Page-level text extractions
--- START ---
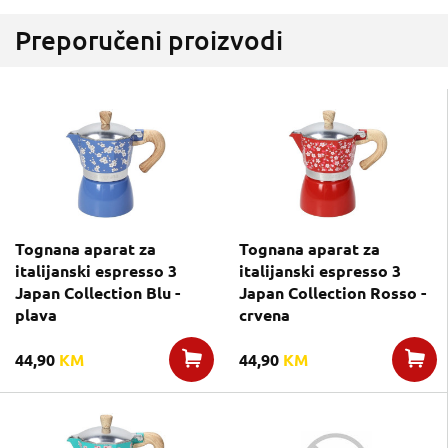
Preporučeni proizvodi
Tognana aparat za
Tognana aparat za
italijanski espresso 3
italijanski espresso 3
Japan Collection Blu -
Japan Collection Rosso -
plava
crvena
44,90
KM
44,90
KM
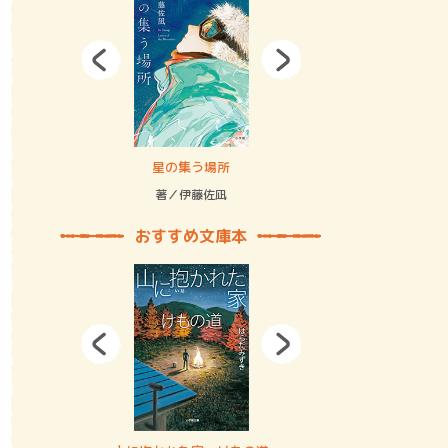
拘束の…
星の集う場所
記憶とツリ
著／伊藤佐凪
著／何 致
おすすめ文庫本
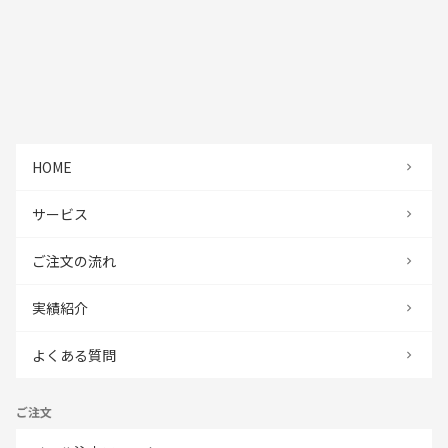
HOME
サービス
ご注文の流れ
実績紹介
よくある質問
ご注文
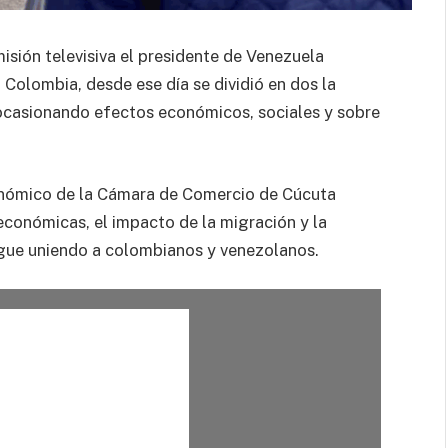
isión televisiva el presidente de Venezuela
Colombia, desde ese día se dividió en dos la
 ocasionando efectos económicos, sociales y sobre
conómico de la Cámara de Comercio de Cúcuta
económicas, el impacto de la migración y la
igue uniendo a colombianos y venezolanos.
--- END ---
--- START ---
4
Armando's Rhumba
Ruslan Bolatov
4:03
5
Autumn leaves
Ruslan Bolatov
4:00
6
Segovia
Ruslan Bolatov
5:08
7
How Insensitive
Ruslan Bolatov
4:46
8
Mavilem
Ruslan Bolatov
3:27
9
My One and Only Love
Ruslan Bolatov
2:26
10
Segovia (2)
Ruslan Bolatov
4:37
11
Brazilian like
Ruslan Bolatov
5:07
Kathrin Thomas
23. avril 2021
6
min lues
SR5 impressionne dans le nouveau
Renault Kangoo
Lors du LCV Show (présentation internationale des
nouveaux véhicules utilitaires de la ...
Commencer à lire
--- END ---
Reproduce the lines of the material verbatim, covering the stretch from the line containing "Preporučeni proizvodi" through the line containing "igue uniendo a colombianos y venezolanos.". Leave out the picture markers.

**YOUR SOLUTION**.
Preporučeni proizvodi
Tognana aparat za
Tognana aparat za
italijanski espresso 3
italijanski espresso 3
Japan Collection Blu -
Japan Collection Rosso -
plava
crvena
44,90
KM
44,90
KM
拘束の…
星の集う場所
記憶とツリ
著／伊藤佐凪
著／何 致
おすすめ文庫本
HOME
サービス
ご注文の流れ
実績紹介
よくある質問
ご注文
isión televisiva el presidente de Venezuela
Colombia, desde ese día se dividió en dos la
 ocasionando efectos económicos, sociales y sobre
conómico de la Cámara de Comercio de Cúcuta
económicas, el impacto de la migración y la
igue uniendo a colombianos y venezolanos.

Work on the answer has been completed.